Mike Rose Declares, “School Reform Fails the Test”

As someone who blogs all the time about education, I find myself dismayed that most of what is discussed in the policy conversation has very little to do with what happens at school.  That does not mean that we should stop talking about policy—the laws that define what ought to be taught—the laws that require all this crazy testing—the laws that guarantee special services for students with particular needs—the laws that determine whether money goes to traditional public schools or their privatized alternatives—the laws that define how state tax dollars are distributed from school district to school district.

Policy considerations determine much of what happens in classrooms every day, but most of us are not very good at thinking about how policy connects with the life inside schools.  Mike Rose is a specialist at making the connection—which is why I am so delighted that The American Scholar has published  School Reform Fails the Test,  as the cover story in its Winter, 2015 issue.  Rose’s new piece revisits the past quarter century of the school reform movement through the lens of what I believe is his very best book on education, Possible Lives, published in 1995.

“For all of the features that schools share,” Rose writes, “life inside a classroom is profoundly affected by the immediate life outside it, by the particular communities in which a school is embedded… These differences, the differences of place, make each school distinct from every other.” “During the first wave of what would become the 30-year school reform movement that shapes education policy to this day, I visited good public school classrooms across the United States, wanting to compare the rhetoric of reform, which tended to be abstract and focused on crisis, with the daily efforts of teachers and students who were making public education work.”  Rose admits there is lots to be improved: “Public education, a vast, ambitious, loosely coupled system of schools is one of our country’s defining institutions.  It is also flawed, in some respects deeply so.  Unequal funding, fractious school politics, bureaucratic inertia, uneven curricula, uninspired pedagogy, and the social ills that seep into the classroom all limit the potential of our schools.  The critics are right to be worried. The problem is that the criticism, fueled as it is by broader cultural anxieties, is often sweeping and indiscriminate.”

As he examines the history of school reform since Possible Lives was published, Rose touches on all of today’s issues, including the problems with No Child Left Behind and the reductive regime of standardized testing.  Rose’s deepest interest, however, is the work of school teachers. He reflects on the debate about the importance of teachers’ experience and continuing education: “What is new is the nearly exclusive focus on techniques, the increased role of digital technology to study them and the attempt to define ‘effective’ by seeking positive correlations between specific techniques and, you guessed it, students’ standardized test scores.”  To those who say that “neither experience nor schooling beyond the bachelor’s degree makes any difference,” Rose answers: “What a remarkable assertion.  Can you think of any other kind of work—from hair styling to neurosurgery—where we don’t value experience and training.”

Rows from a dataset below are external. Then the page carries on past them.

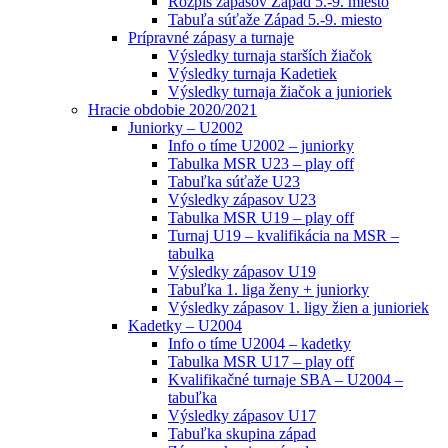
Rozpis zápasov Západ 5.-9. miesto
Tabuľa súťaže Západ 5.-9. miesto
Prípravné zápasy a turnaje
Výsledky turnaja starších žiačok
Výsledky turnaja Kadetiek
Výsledky turnaja žiačok a junioriek
Hracie obdobie 2020/2021
Juniorky – U2002
Info o tíme U2002 – juniorky
Tabulka MSR U23 – play off
Tabuľka súťaže U23
Výsledky zápasov U23
Tabulka MSR U19 – play off
Turnaj U19 – kvalifikácia na MSR –
tabulka
Výsledky zápasov U19
Tabuľka 1. liga ženy + juniorky
Výsledky zápasov 1. ligy žien a junioriek
Kadetky – U2004
Info o tíme U2004 – kadetky
Tabulka MSR U17 – play off
Kvalifikačné turnaje SBA – U2004 –
tabuľka
Výsledky zápasov U17
Tabuľka skupina západ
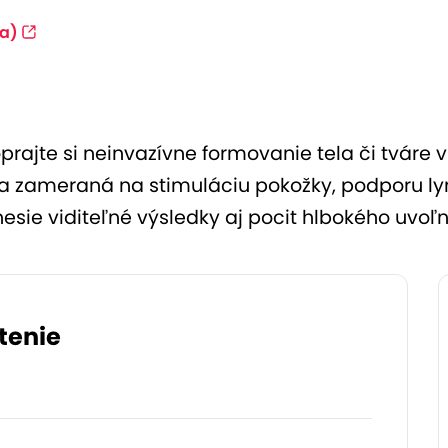
a)
prajte si neinvazívne formovanie tela či tváre 
a zameraná na stimuláciu pokožky, podporu ly
inesie viditeľné výsledky aj pocit hlbokého uvoľ
tenie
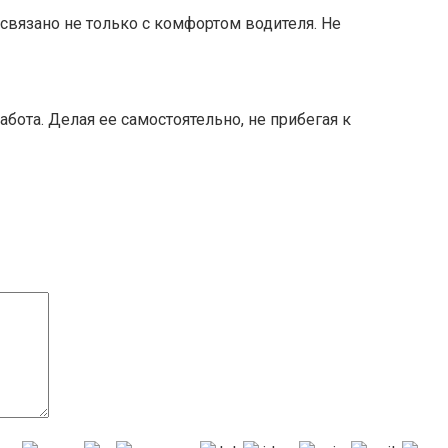
связано не только с комфортом водителя. Не
бота. Делая ее самостоятельно, не прибегая к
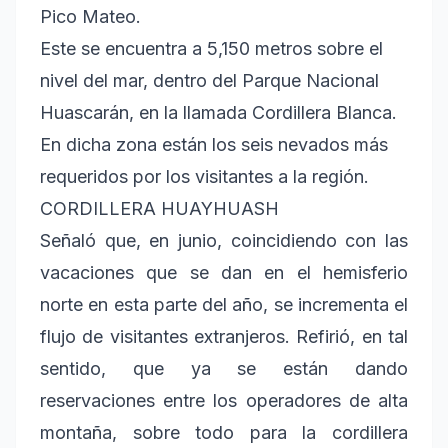
Pico Mateo.
Este se encuentra a 5,150 metros sobre el
nivel del mar, dentro del Parque Nacional
Huascarán, en la llamada Cordillera Blanca.
En dicha zona están los seis nevados más
requeridos por los visitantes a la región.
CORDILLERA HUAYHUASH
Señaló que, en junio, coincidiendo con las
vacaciones que se dan en el hemisferio
norte en esta parte del año, se incrementa el
flujo de visitantes extranjeros. Refirió, en tal
sentido, que ya se están dando
reservaciones entre los operadores de alta
montaña, sobre todo para la cordillera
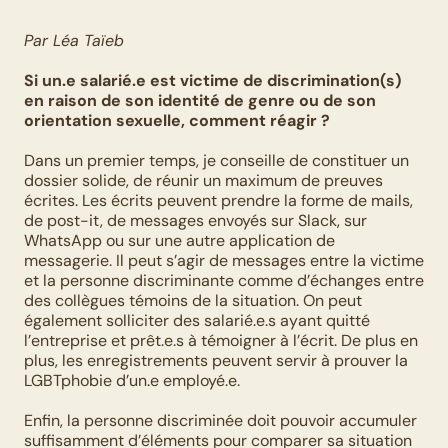
Par Léa Taïeb
Si un.e salarié.e est victime de discrimination(s) 
en raison de son identité de genre ou de son 
orientation sexuelle, comment réagir ?
Dans un premier temps, je conseille de constituer un 
dossier solide, de réunir un maximum de preuves 
écrites. Les écrits peuvent prendre la forme de mails, 
de post-it, de messages envoyés sur Slack, sur 
WhatsApp ou sur une autre application de 
messagerie. Il peut s’agir de messages entre la victime 
et la personne discriminante comme d’échanges entre 
des collègues témoins de la situation. On peut 
également solliciter des salarié.e.s ayant quitté 
l’entreprise et prêt.e.s à témoigner à l’écrit. De plus en 
plus, les enregistrements peuvent servir à prouver la 
LGBTphobie d’un.e employé.e. 
Enfin, la personne discriminée doit pouvoir accumuler 
suffisamment d’éléments pour comparer sa situation 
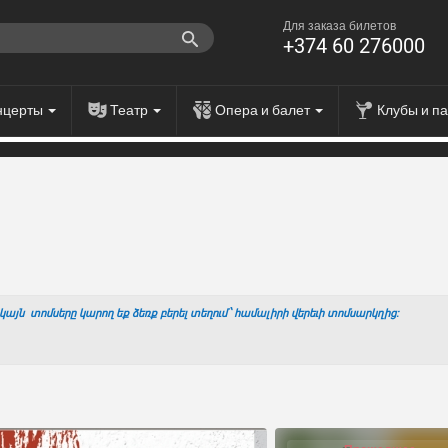
Для заказа билетов
+374 60 276000
нцерты
Театр
Опера и балет
Клубы и п
այն տոմսերը կարող եք ձեռք բերել տեղում՝ համալիրի վերեւի տոմսարկղից:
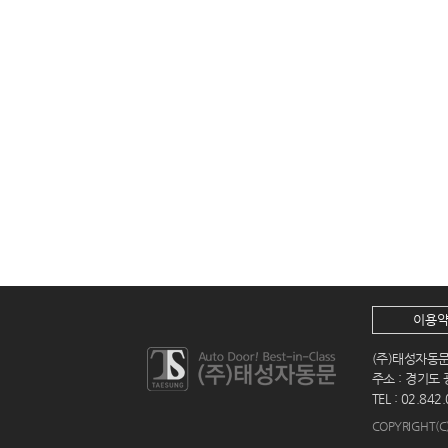
이용
(주)태성자동
주소 : 경기도 
TEL : 02.842
COPYRIGHT(C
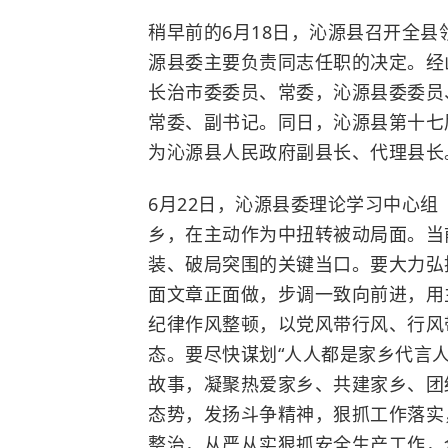
稍早前的6月18日，沁源县召开全
源县委主要负责同志任职的决定。经
长治市委委员、常委，沁源县委委员
常委、副书记。同日，沁源县第十七
为沁源县人民政府副县长、代理县长
6月22日，沁源县委理论学习中心
乡，在主动作为中扭转被动局面。当
装、破局突围的关键当口。要大力弘
面文章正面做，步调一致向前进，用
纪律作风整顿，以党风带行风、行风
态。要尽快谋划“人人都是家乡代言
故事，凝聚热爱家乡、共建家乡、团
态势，发扬斗争精神，狠抓工作落实
整治，从严从实狠抓安全生产工作，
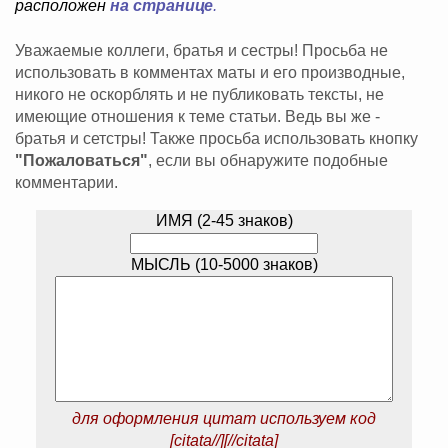
расположен
на странице
.
Уважаемые коллеги, братья и сестры! Просьба не
использовать в комментах маты и его производные,
никого не оскорблять и не публиковать тексты, не
имеющие отношения к теме статьи. Ведь вы же -
братья и сетстры! Также просьба использовать кнопку
"Пожаловаться"
, если вы обнаружите подобные
комментарии.
ИМЯ (2-45 знаков)
МЫСЛЬ (10-5000 знаков)
для оформления цитат используем код
[citata//][//citata]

While today’s school reformers disdain the past and look for ways to “disrupt” public education, Rose tells the story of teachers who doggedly pursue excellence. He asks us to begin our quest for school improvement by examining classroom life in the public schools we are so prone to criticize: “What if reform had begun with the assumption that at least some of the answers for improvement were in the public schools themselves, that significant unrealized capacity exists in the teaching force, that even poorly performing schools employ teachers who work to the point of exhaustion to benefit their students?  Imagine, then what could happen if the astronomical amount of money and human resources that went into the past decade’s vast machinery of high stakes testing… had gone into a high-quality, widely distributed program of professional development.  I don’t mean the quick-hit, half-day events that teachers must endure, but serious, extended engagement.”

Rose’s subject is wonderful school teachers—from Chicago’s South Side to Calexico, California to Baltimore’s West Side to a town in the Mississipi Delta to a one-room school in Polaris, Montana—teachers who share “a belief in their students’ ability to become engaged by ideas and to develop as thoughtful, intellectually adventurous people.”  Rose explains, “Some of the teachers I visited were new, and some had taught for decades.  Some organized their classrooms with desks in rows, and others turned their rooms into hives of activity.  Some were real performers, and some were serious and proper.  For all the variation, however, the classrooms shared certain qualities.  These qualities emerged before our era’s heavy reform agenda, yet most parents and most reformers, would want them for their children.”

Because Rose’s wonderful description of these qualities and the classrooms that define them cannot possibly be captured in a mere summary, I urge you to take time to read School Reform Fails the Test. You might also want to read or re-read Possible Lives.  It remains absolutely relevant.